Reality is never absolute, nor should it be.
Processes are designed to handle the common case well, but there are always exceptions where processes don’t make sense. People need latitude to bend the rules sometimes. This provides the benefit of the process without imposing excessive rigidity.
Things also aren’t going to change overnight if you’re adopting a new process like fixing all bugs. Instead, you want to see consistent progress toward a goal.
A helpful metric for tracking bug-fix performance is an SLA (service level agreement). With an SLA, you define what portion of the time (e.g., 95%) you plan to meet the SLA target (e.g., fix a bug within 3 days).
You may choose different SLAs, but here is what we use for minware:
Critical and Urgent - 95% of bugs fixed within 24 hours
High - 95% of bugs fixed within 3 days
Medium - 95% of bugs fixed within 2 weeks
Calculating bug SLA resolution (BSLAR) metric in a spreadsheet
Once you have established SLA levels, it’s time to start tracking your bug SLA resolution (BSLAR) metrics.

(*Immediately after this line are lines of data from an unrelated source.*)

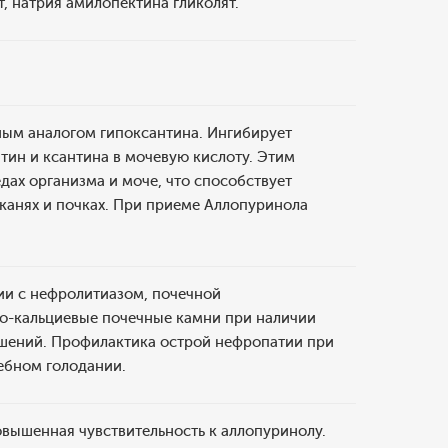
т, натрия амилопектина гликолят.
ным аналогом гипоксантина. Ингибирует
тин и ксантина в мочевую кислоту. Этим
дах организма и моче, что способствует
канях и почках. При приеме Аллопуринола
нии с нефролитиазом, почечной
о-кальциевые почечные камни при наличии
шений. Профилактика острой нефропатии при
чебном голодании.
вышенная чувствительность к аллопуринолу.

If you’re using Jira, you can export all of your bug issues including the created at and resolved at times.
Once you have this data, you can create a pivot table that shows the percentage of bugs for each priority level that met the SLA target (the bug SLA resolution metric) and compare this to your goal ratio.
Another useful way to look at the data is to display percentiles, like median, 75%, 90%, 95%, 99%. This provides more detailed insight into how well you’re meeting the SLA and which actions you should take.
For example, if the 90th percentile is way under but the 95th misses your SLA, then you may want to focus on outliers that take the most time. On the other hand, if the median is really close to your SLA target, then perhaps there are broader issues like having too many bugs assigned to one person.
Additionally, you may want to create a board showing open bugs with swimlanes for each priority level. Looking at this board regularly (e.g., during each stand up) helps stay on top of open bugs rather than waiting until they show up as SLA misses in the report.
Automating the bug SLA resolution (BSLAR) metric
Calculation bug SLA metrics from exported Jira data in a spreadsheet has some limitations, and of course takes time.
In particular, the set of fields is limited so you can only see when the bug is created or resolved.
However, you may want to use different criteria for the start and end of the “open” time window. For example, bugs may sit in a post mortem status prior to being officially resolved. Or, you might want to start the clock when an issue is escalated to a high priority, not when it is filed.
It also might look bad if there’s a regression and a high-priority bug is reopened weeks after originally being fixed, so you may want to reset the timer for reopened issues.
We’ve created a bug SLA report in minware to automatically compute bug SLA resolution metrics. It looks at time windows when a bug was both open and set to a high priority separately for a single bug to avoid inaccuracies.
Conclusion
It may seem crazy at first for a team with limited resources to fix all their bugs before working on new features.
I have done it and it can be painful at first, but now I wouldn’t work any other way. All the headaches I experienced balancing priorities and planning work with a bug backlog have just gone away, and sometimes it’s easy to forget what it was like before.
If you have these headaches too, I recommend giving bug-free development a try for a few months, even if only for new bugs – I’d love to hear how it goes.
100% agree. I'm sure I read it somewhere but the anecdote I've gone back to is "What's the fastest way to be done with dinner?" Well the fastest way is to pile up the dirty dishes in the sink. That's great until you need to make dinner again, then you're trying to find the skillet and wishing you had washed it properly. Bugs are exactly the same way. Treating them like dirty dishes piled up is not a good plan. Further, software is abstract so it's hard for the business to see the reality of buggy code, and hard for engineering leaders to make the case for fixing alongside the hypothetical dollars assigned to new feature X.